Oracle : 9.0.1
OS : Linux 7.1
Memory : 6 gigs
I got 2 basic questions:
1. We have newly set up our production server A, for which a good backup strategy has to find out. Database will run in archivelog mode. and the tape drive is attached to another prod server B. I kept the log file size as 10 megs, and based upon our business requirements, there are near about 1,00,000 records deletions,and same/more number of insertions too and found near about 65 logs are generated for every 1,00,000 deletions. I configured an NFS mount point between A and B for moving these archives. But the problem is when i was testing with deletions of 10,000 records per transaction, for every third delete (no commits in between), my log file size is varying. my log buffer size is around 16 megs. why is it so? but when i say commit for every 10,000 records, log size is constant.
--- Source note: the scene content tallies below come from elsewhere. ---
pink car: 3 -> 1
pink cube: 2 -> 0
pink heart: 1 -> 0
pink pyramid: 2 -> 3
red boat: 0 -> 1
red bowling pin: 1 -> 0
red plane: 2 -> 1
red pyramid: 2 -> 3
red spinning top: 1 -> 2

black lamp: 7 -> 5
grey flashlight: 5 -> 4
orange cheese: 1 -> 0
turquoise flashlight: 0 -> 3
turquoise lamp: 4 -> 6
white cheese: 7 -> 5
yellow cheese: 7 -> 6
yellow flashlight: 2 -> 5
Why is it so???
We are planning for cold backups,full exports also. So, every friday night, one full cold backup and daily a full export to tape. How to shift these backup and .dmp files to tape whcih is off the machine? and Please suggest me a good strategy. My DB size is around 70G . It's a prod server. our Management is not interested in Hot backups. Please suggest me a good strategy so that, we shouldn't loose much data if any failover occurs.
2. RAM:6 Gigs, Linux 7.1
How much should be the SGA??
Is there any formula for these things??
Machine is not accepting for more than 1.7 G for SGA. Its hanging above 1.7 G
Please suggest me the appropriate values.
Any help would be great help for me. It's comming live early next week.
Thank in advance
Niether of these questions are basic. Peoples jobs usually hang in the balance if they get these things wrong:
Sounds like you need to go back to the documentation and read up on backup and recovery:
I think a good starting point would be:
Do a hot backup every night. If you've got too much data to do it in one go split your backups into managable chunks and do them on consecutive nights so that every "x" days you'll have a complete backup. Alternatively use incremental backups via RMAN.
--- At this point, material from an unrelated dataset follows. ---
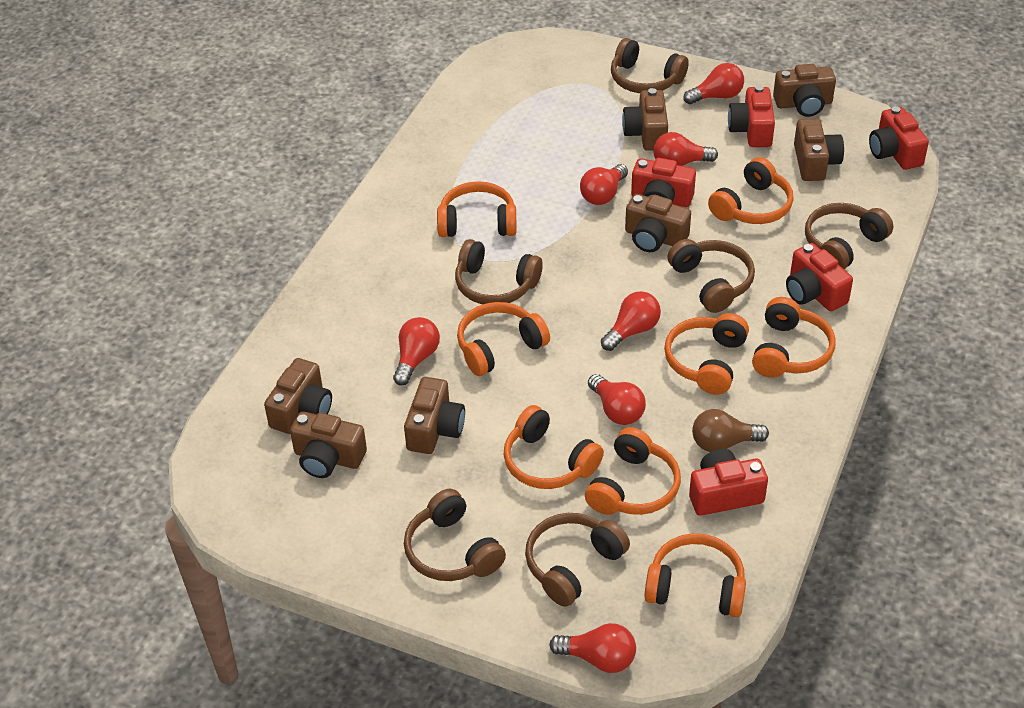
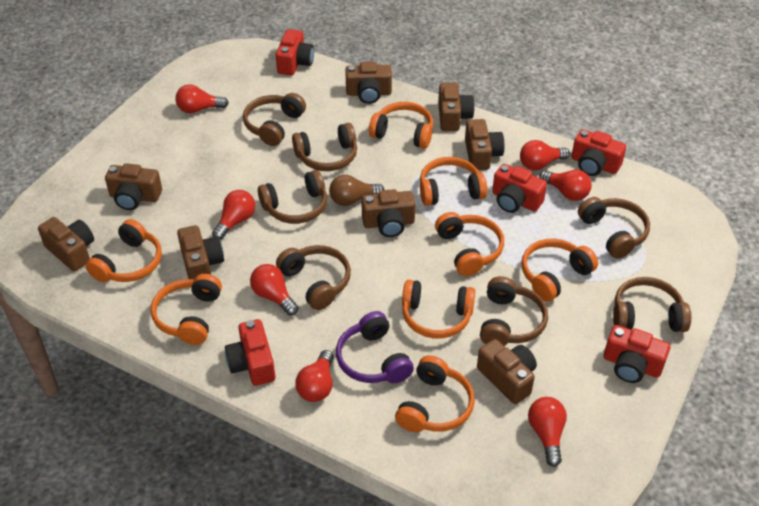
brown camera: 7 -> 8
brown headphones: 6 -> 7
purple headphones: 0 -> 1

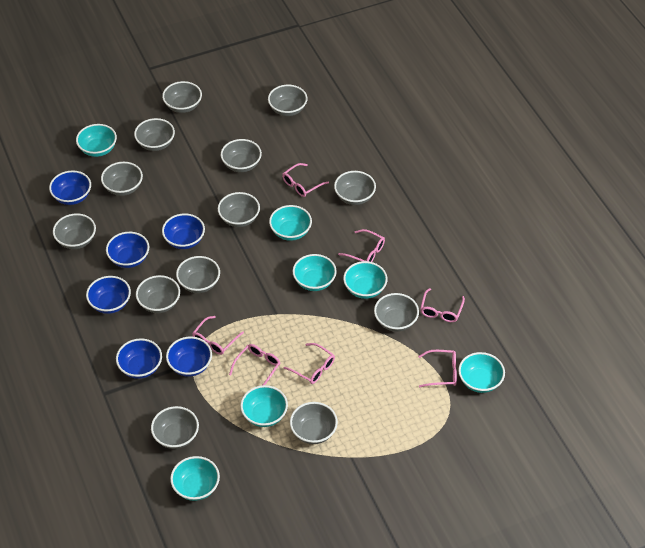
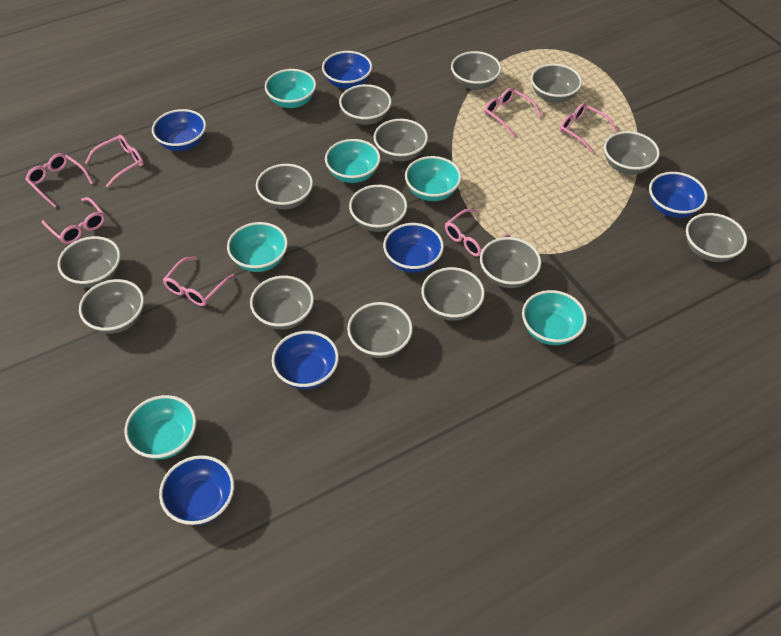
grey bowl: 13 -> 14
turquoise bowl: 7 -> 6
As you said, you should run in ARCHIVELOG mode. This will allow you to take your fuzzy hot backups and recover them to a consistent state.
Keep as many archive logs in disk as possible as recovery will be faster. Make sure you have at least two copies on tape before you delete any.
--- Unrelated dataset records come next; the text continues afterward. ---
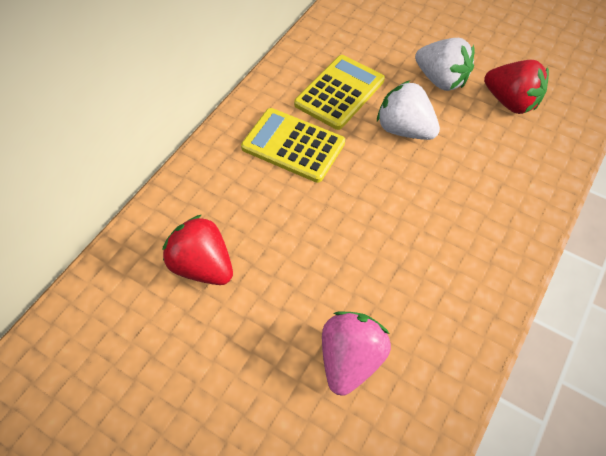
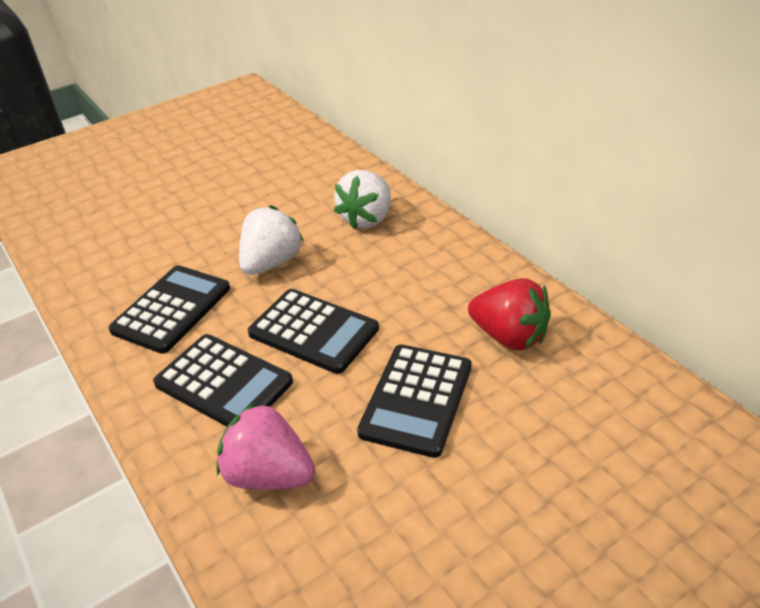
black calculator: 0 -> 4
red strawberry: 2 -> 1
yellow calculator: 2 -> 0

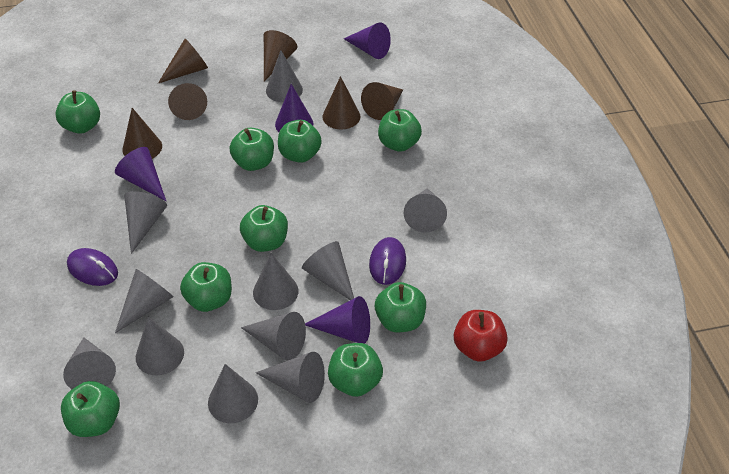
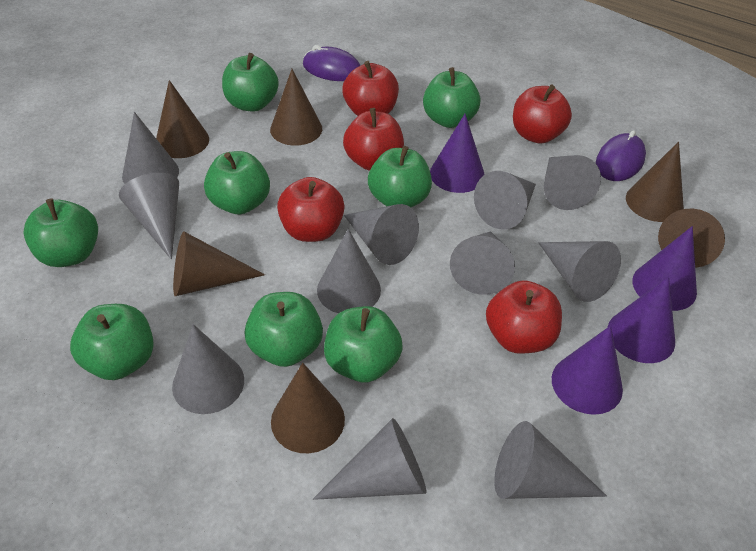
green apple: 9 -> 8
red apple: 1 -> 5

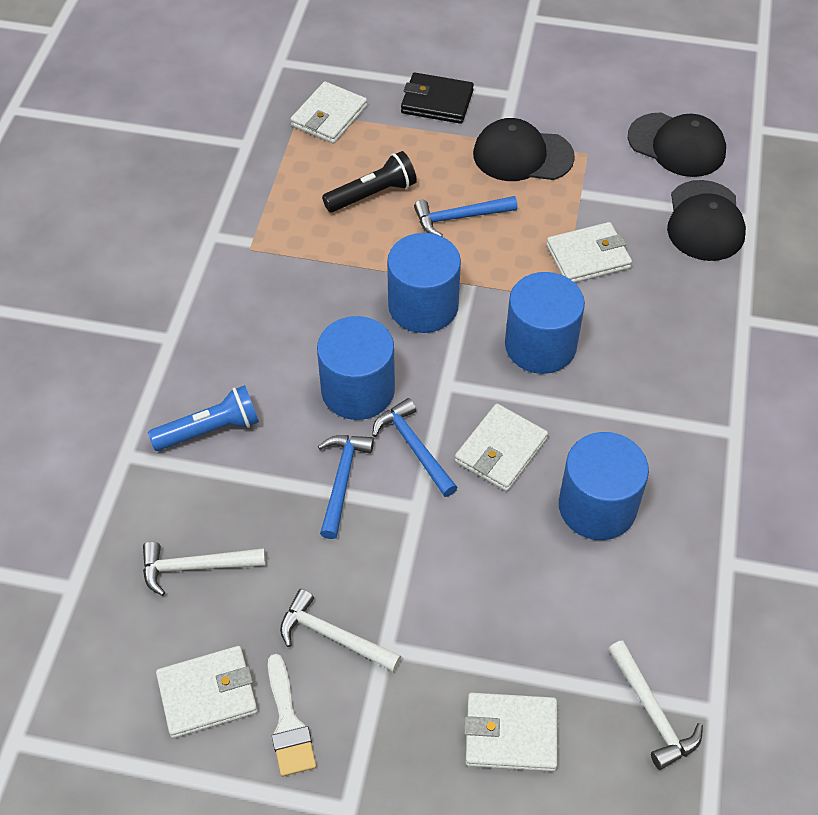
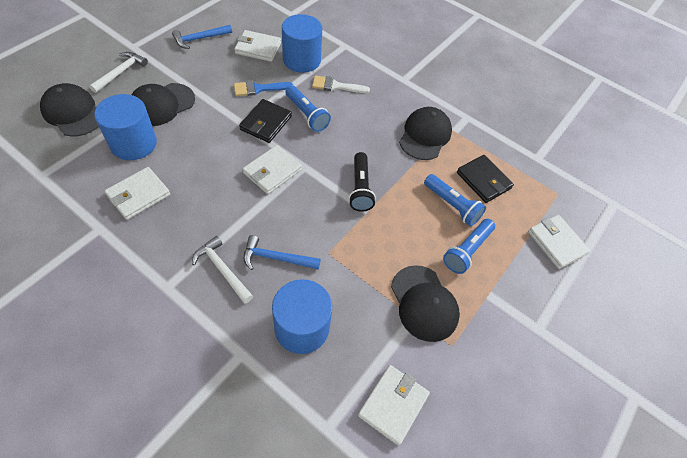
black cap: 3 -> 4
black wallet: 1 -> 2
blue brush: 0 -> 1
blue cylinder: 4 -> 3
blue flashlight: 1 -> 3
blue hammer: 3 -> 2
white hammer: 3 -> 2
Run a regular export, nightly if possible. These logical backups are useful for minor repair jobs where a whole database recovery would be too disruptive and some data loss is acceptable. They are absolutely NOT a replacement for a decent backup unless the data is non-volatile.
Test a number of strategies, Database Recovery, Datafile Recovery etc to check your backups are OK.
The correct settings for your system depend on the amount of data in the DBA, the profile of the data use, the type of processing going on in the system, the use of bind variables etc. In short, you are never going to get an exact answer out of anyone.
A rule of thumb is to keep the total size of the SGA below 50% of the physical memory of the machine. I would suggest the majority of the memory allocated to the database should be assigned to the db cache. Obviously, if you are only expecting 1 gig of data there isn't much point allocating 3 gig to the cache.
The shared pool is another matter. This really depends on the amount of PL/SQL your system is using and the variety of SQL statements that are too be parsed by the system. During the testing phase you should be able to get an idea of this. Tom Kytes warns against the use of excessively large shared pools, especially where applications are not using bind variables since the cleanup of the shared pool can cuase major I/O spikes. Start at 50M and play around from their. The aim is to always have about 10% free. The hot backups will prevent the cache being lost at backup which makes life easier. Check this out for some ideas:
You haven't got long to get to grips with this so get your head down and do some reading. The backup issue should be your priority. Once this is sorted worry about performance issues.